Below is a concise, realistic example of JWT validation in Actix using the jsonwebtoken crate. The code defines a claims structure, a validation function, and an extractor that can be used in guards or middleware to obtain the authenticated identity before applying business logic.

use actix_web::{dev::ServiceRequest, Error, HttpResponse};
use actix_web_httpauth::extractors::bearer::BearerAuth;
use jsonwebtoken::{decode, Algorithm, DecodingKey, Validation};
use serde::{Deserialize, Serialize};

#[derive(Debug, Serialize, Deserialize)]
struct Claims {
    sub: String,
    exp: usize,
    #[serde(rename = "typ")]
    token_type: String,
}

async fn validate_jwt(auth: BearerAuth) -> Result<Claims, Error> {
    let token = auth.token();
    let key = DecodingKey::from_secret("your_secret_key".as_ref());
    let mut validation = Validation::new(Algorithm::HS256);
    validation.validate_exp = true;
    let token_data = decode<Claims>(token, &key, &validation)
        .map_err(|_| HttpResponse::Unauthorized().finish())?;
    Ok(token_data.claims)
}

To integrate this with Actix rate limiting, derive the user key from the validated claims and use it in a custom rate limiter. The following snippet shows how to build a simple per-user rate limiting function that uses the JWT subject as the key, ensuring that limits are tied to identity rather than IP.

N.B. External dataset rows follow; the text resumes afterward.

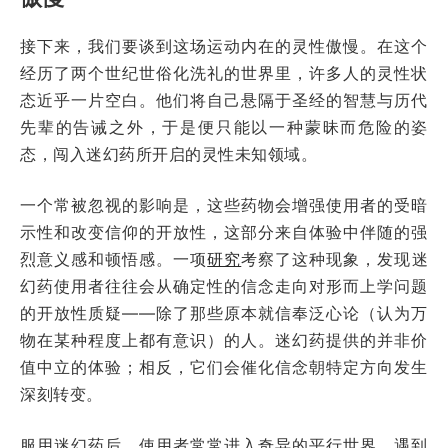
接下来，我们要谈到这场运动内在的灵性傲慢。在这个
经历了两个世纪世俗化洗礼的世界里，许多人的灵性状
态近乎一片空白。他们将自己悬隔于圣经的智慧与历代
先辈的告诫之外，于是便只能以一种蒙昧而危险的姿
态，闯入迷幻药所开启的灵性未知领域。
一个常被忽视的影响是，这些药物会增强使用者的受暗
示性和改变信仰的开放性，这部分来自体验中伴随的强
烈意义感和顿悟感。一项
研究
考察了这种现象，发现迷
幻药使用者往往会从确定性的信念走向对形而上学问题
的开放性质疑——除了那些原本就信奉泛心论（认为万
物在某种程度上都有意识）的人。迷幻药提供的并非价
值中立的体验；相反，它们会催化信念朝特定方向发生
深刻转变。
服用迷幻药后，使用者常常进入奇异的平行世界，遇到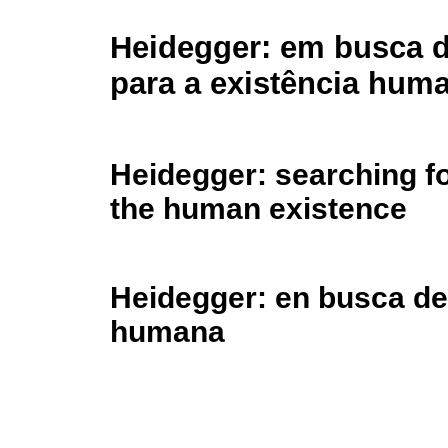
Heidegger: em busca d
para a existência hum
Heidegger: searching fo
the human existence
Heidegger: en busca de 
humana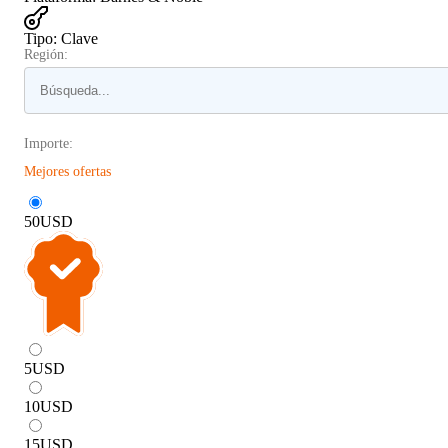
Tipo
:
Clave
Región:
Importe:
Mejores ofertas
50
USD
5
USD
10
USD
15
USD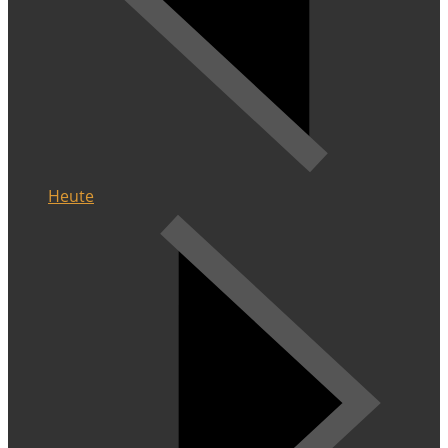
Heute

use std::collections::HashMap;
use std::sync::{Arc, Mutex};

struct RateLimiter {
    buckets: Arc<Mutex<HashMap<String, (usize, std::time::Instant)>>>,
    max_requests: usize,
    window: std::time::Duration,
}

impl RateLimiter {
    fn new(max_requests: usize, window: std::time::Duration) -> Self {
        Self {
            buckets: Arc::new(Mutex::new(HashMap::new())),
            max_requests,
            window,
        }
    }

    fn check(&self, key: String) -> bool {
        let mut buckets = self.buckets.lock().unwrap();
        let now = std::time::Instant::now();
        let entry = buckets.entry(key).or_insert((0, now));
        if now.duration_since(entry.1) > self.window {
            entry.0 = 1;
            entry.1 = now;
            true
        } else if entry.0 < self.max_requests {
            entry.0 += 1;
            true
        } else {
            false
        }
    }
}

In an Actix handler, combine the JWT extractor with the per-user rate limiter to enforce limits correctly:

async fn protected_route(
    claims: Claims,
    rate_limiter: web::Data<RateLimiter>,
) -> HttpResponse {
    let key = claims.sub;
    if rate_limiter.check(key) {
        HttpResponse::Ok().body("Request allowed")
    } else {
        HttpResponse::TooManyRequests().body("Rate limit exceeded")
    }
}

These examples illustrate how to align token-based identity with rate limiting in Actix. By validating the JWT early and using stable claims for bucket keys, you reduce the risk of bypass via IP rotation or unauthenticated pathways. The scanner can detect whether such alignment is missing by correlating authentication findings with rate limiting configurations and reporting gaps where identity is not used as the limiting key.